§ WHAT TO DO
Retype every one of the items below line for line, with each word, number, and punctuation mark unchanged.

§ SUPPLIED DATA
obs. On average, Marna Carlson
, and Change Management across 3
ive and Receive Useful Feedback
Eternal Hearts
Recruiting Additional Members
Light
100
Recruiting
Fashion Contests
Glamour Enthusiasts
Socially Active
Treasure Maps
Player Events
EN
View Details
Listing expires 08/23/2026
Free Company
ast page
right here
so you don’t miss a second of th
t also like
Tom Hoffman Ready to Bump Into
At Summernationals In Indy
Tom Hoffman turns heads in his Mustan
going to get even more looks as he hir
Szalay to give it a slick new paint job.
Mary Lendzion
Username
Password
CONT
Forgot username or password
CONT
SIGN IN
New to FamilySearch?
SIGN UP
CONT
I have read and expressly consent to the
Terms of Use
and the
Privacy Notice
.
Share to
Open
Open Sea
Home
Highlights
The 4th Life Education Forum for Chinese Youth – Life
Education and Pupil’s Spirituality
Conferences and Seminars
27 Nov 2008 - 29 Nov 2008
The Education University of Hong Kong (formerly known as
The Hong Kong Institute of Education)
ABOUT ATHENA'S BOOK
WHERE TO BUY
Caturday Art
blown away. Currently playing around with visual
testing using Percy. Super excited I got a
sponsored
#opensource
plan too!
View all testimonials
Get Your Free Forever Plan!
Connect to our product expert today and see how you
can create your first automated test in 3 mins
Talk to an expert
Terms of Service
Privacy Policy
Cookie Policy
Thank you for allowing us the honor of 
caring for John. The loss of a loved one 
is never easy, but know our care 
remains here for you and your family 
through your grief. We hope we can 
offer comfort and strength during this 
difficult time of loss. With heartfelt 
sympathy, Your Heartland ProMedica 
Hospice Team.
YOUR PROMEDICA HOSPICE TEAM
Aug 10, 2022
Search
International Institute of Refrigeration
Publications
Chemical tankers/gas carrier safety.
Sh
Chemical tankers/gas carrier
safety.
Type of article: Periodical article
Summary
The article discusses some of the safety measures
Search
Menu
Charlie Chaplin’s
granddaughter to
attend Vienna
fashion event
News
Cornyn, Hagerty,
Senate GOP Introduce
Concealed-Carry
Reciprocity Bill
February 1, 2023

§ FINISHED EXERCISE
obs. On average, Marna Carlson
, and Change Management across 3
ive and Receive Useful Feedback
Eternal Hearts
Recruiting Additional Members
Light
100
Recruiting
Fashion Contests
Glamour Enthusiasts
Socially Active
Treasure Maps
Player Events
EN
View Details
Listing expires 08/23/2026
Free Company
ast page
right here
so you don’t miss a second of th
t also like
Tom Hoffman Ready to Bump Into
At Summernationals In Indy
Tom Hoffman turns heads in his Mustan
going to get even more looks as he hir
Szalay to give it a slick new paint job.
Mary Lendzion
Username
Password
CONT
Forgot username or password
CONT
SIGN IN
New to FamilySearch?
SIGN UP
CONT
I have read and expressly consent to the
Terms of Use
and the
Privacy Notice
.
Share to
Open
Open Sea
Home
Highlights
The 4th Life Education Forum for Chinese Youth – Life
Education and Pupil’s Spirituality
Conferences and Seminars
27 Nov 2008 - 29 Nov 2008
The Education University of Hong Kong (formerly known as
The Hong Kong Institute of Education)
ABOUT ATHENA'S BOOK
WHERE TO BUY
Caturday Art
blown away. Currently playing around with visual
testing using Percy. Super excited I got a
sponsored
#opensource
plan too!
View all testimonials
Get Your Free Forever Plan!
Connect to our product expert today and see how you
can create your first automated test in 3 mins
Talk to an expert
Terms of Service
Privacy Policy
Cookie Policy
Thank you for allowing us the honor of 
caring for John. The loss of a loved one 
is never easy, but know our care 
remains here for you and your family 
through your grief. We hope we can 
offer comfort and strength during this 
difficult time of loss. With heartfelt 
sympathy, Your Heartland ProMedica 
Hospice Team.
YOUR PROMEDICA HOSPICE TEAM
Aug 10, 2022
Search
International Institute of Refrigeration
Publications
Chemical tankers/gas carrier safety.
Sh
Chemical tankers/gas carrier
safety.
Type of article: Periodical article
Summary
The article discusses some of the safety measures
Search
Menu
Charlie Chaplin’s
granddaughter to
attend Vienna
fashion event
News
Cornyn, Hagerty,
Senate GOP Introduce
Concealed-Carry
Reciprocity Bill
February 1, 2023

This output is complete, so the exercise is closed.